The Tortured Life of the “Bully Drawcansir” John Malcom
(Part 1 of 2)
Born 300 years ago in May 1723 in Boston, Mass., John Malcom grew into an angry man, quick to take offense. By his own accounts, he had some success as a ship’s captain and partial owner of trade voyages, but as real success eluded him, he remained self-centered and became corrupt. Malcom’s historical visage is familiar to some today, but few know his story or his villainous connection to North Carolina.
John Malcom married in 1750 and by 1759 had five more mouths to feed. Despite his claims of success at sea, he took a position ashore in 1769 in Newport, Rhode Island, as Surveyor of Tides, thus deserving of the courtesy title, “Esquire.” In Newport, however, his reputation for unpaid bills owed to the butcher and baker called into question his character and jeopardized his social status. So, in early 1771 at age 47, he eagerly accepted appointment as Comptroller of His Majesty’s Customs in Currituck, North Carolina.
A stalwart lover of King and country, Malcom soon joined with other elites from Down East with North Carolina’s Royal Governor William Tryon in marching colonial militia into the backcountry to quell the rebellion arising among the Regulators. Tryon made Malcom a captain and Aide-de-Camp. Malcom later boasted of having two horses shot from under him during the Battle of Alamance, a dubious claim.
Afterward, Malcom was busy at Currituck doing exactly what had incited the Regulators to protest—abusing the powers of his office to extort from citizens for his benefit. After a year, complaints aroused an investigation. Royal Governor Josiah Martin wrote of the matter calling Malcom “hair brained” and a “Bully Drawcansir,” referring to a century-old theatrical character—a belligerent, swaggering braggart.

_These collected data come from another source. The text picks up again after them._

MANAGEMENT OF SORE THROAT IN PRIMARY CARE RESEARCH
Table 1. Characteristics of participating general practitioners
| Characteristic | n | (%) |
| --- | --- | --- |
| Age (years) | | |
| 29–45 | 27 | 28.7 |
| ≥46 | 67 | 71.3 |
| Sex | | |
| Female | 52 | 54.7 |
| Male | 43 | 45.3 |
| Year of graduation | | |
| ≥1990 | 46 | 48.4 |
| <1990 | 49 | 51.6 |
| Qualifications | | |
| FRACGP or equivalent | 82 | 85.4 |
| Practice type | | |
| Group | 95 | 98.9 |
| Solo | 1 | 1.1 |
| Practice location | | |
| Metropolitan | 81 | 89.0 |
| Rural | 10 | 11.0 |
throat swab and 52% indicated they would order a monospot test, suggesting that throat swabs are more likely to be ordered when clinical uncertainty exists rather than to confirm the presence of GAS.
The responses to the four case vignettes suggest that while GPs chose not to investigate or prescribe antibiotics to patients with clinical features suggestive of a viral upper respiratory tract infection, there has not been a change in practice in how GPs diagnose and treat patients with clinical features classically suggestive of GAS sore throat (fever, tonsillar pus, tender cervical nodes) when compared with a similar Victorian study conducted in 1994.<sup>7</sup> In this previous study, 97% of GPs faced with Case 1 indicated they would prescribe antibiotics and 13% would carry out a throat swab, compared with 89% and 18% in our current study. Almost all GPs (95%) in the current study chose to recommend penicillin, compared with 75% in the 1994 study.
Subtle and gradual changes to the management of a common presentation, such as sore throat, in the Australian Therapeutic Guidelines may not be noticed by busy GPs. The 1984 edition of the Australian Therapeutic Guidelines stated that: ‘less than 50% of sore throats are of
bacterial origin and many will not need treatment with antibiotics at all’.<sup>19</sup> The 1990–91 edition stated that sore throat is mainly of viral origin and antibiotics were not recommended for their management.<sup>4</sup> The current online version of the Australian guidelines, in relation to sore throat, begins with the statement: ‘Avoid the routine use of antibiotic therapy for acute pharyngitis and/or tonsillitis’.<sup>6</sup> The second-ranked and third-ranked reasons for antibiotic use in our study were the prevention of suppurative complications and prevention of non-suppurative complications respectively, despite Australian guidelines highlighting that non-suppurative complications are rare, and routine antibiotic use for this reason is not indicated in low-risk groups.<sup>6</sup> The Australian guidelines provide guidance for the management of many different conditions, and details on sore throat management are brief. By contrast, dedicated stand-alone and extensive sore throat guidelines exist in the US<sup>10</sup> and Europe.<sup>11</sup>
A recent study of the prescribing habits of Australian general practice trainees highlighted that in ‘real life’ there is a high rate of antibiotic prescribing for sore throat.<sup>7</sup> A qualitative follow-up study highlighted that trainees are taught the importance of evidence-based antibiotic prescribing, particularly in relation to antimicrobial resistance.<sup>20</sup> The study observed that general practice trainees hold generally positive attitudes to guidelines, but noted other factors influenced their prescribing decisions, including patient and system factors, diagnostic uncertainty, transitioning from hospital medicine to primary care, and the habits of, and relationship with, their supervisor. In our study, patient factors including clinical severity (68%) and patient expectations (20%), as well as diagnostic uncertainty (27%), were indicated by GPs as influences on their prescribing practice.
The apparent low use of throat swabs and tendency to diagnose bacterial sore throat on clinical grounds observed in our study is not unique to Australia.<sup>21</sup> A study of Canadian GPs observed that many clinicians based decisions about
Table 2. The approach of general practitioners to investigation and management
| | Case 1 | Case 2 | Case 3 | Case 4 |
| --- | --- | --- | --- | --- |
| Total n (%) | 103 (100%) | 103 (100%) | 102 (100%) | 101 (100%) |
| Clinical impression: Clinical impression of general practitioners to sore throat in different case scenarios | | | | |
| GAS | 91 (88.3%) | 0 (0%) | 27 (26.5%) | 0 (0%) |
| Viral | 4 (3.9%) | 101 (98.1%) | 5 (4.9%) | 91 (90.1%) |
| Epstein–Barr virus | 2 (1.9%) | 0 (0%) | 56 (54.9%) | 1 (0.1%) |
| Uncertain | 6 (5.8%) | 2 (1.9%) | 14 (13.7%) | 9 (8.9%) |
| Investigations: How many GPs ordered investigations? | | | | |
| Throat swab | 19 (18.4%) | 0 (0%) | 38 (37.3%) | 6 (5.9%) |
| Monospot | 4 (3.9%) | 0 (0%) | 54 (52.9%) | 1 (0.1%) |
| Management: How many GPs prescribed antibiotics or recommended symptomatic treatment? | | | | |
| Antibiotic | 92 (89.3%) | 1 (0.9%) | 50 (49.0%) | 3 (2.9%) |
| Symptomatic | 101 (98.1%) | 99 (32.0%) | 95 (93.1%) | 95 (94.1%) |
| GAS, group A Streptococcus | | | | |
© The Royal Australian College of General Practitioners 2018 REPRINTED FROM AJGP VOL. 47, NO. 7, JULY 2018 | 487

The governor removed Malcom from his post for “venality and corruption,” but Malcom soon gained another position back in Massachusetts along the Sheepscot River in Falmouth, now Portland, Maine.
In late October 1773, ships carrying taxable East India Company tea were headed for four colonial American ports. Meanwhile in Falmouth, through an underhanded administrative maneuver, Malcom seized an empty brigantine at port, declared himself the commander, and viciously berated the crew. Word of Malcom’s ravings spread among other sailors at port. They gathered as a council and gave Malcom a “genteel” tarring and feathering, meaning over his clothes. They had punished the scoundrel for his behavior but not cured him of his temper.
In January, about a month following the “destruction of the tea” on December 16 and on a day so bitterly cold that Boston Harbor froze over, Malcom was angrily berating a young boy sledding on the streets of Boston. The lad had grazed Malcom’s feet. As Malcom waived his metal-tipped cane, threatening to strike the child, George Robert Twelves Hewes, a cobbler who had helped dump tea into the harbor, interceded for the boy’s safety. Malcom called Hewes a rascal and a vagabond, chastising him for his impertinence at addressing a gentleman. After Hewes replied, “Well, at least I have never been tarred and feathered,” Malcom whacked Hewes hard on the skull nearly knocking him outunconscious. A crowd followed Malcom home that afternoon, and Malcom threatened them all, declaring that he “could split down the yankees by the dozens and receive 20 pounds per head for destroying them.”
That evening, a larger mob gathered at Malcom’s home, climbed up ladders, broke a window to enter the home and dragged Malcom outside. The mob stripped Malcom naked and tarred and feathered him, displaying him to the jeers of the 1,200 citizens gathered as they carried him by cart to the Liberty Tree where he was bidden to denounce the King and Governor Hutchison. Malcom refused and was flogged, then carted to the gallows and bidden again with a noose around his neck. Again, he refused. But when threatened with having his ears cut off, Malcom relented to the mob’s demands. Barely surviving the bitter cold that night, and the slow, painful removal of pine tar from red his skin later, it took months for Malcom to recover enough to sail for London. (See Part 2)
Meanwhile, through 1774, colonists began reconsidering the benefits of being a British colony subject to the whims of a distant King and disconnected Parliament.